Filter the entries, keeping every line with the string "Nattawut".

Collection entries:
%%
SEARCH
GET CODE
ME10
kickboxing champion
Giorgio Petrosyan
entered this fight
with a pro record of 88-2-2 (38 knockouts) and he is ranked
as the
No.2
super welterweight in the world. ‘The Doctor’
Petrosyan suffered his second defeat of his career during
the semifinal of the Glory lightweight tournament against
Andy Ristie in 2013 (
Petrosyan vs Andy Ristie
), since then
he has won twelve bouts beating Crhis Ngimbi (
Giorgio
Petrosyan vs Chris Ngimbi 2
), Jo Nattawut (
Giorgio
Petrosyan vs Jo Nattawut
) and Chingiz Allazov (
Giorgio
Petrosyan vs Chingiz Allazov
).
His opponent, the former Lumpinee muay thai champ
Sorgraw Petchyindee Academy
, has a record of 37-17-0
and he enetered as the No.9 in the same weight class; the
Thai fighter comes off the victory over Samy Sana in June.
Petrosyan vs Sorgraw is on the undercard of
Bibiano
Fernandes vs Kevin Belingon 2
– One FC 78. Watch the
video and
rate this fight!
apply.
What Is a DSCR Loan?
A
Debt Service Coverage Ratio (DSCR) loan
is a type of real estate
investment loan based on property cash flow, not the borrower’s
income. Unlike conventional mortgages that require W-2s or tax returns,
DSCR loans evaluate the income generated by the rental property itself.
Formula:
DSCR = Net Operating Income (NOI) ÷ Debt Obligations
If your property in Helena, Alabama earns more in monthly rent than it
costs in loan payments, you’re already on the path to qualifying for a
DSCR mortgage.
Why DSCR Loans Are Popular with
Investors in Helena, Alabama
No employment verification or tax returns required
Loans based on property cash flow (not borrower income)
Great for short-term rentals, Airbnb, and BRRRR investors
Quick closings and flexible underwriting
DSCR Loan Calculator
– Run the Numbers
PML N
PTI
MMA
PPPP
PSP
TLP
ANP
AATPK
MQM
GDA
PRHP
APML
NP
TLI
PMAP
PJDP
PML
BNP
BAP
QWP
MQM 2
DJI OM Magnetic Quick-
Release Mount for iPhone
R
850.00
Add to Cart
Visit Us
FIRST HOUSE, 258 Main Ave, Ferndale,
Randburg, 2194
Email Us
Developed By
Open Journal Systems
%%
◆ ANSWER BOX:
), Jo Nattawut (
Petrosyan vs Jo Nattawut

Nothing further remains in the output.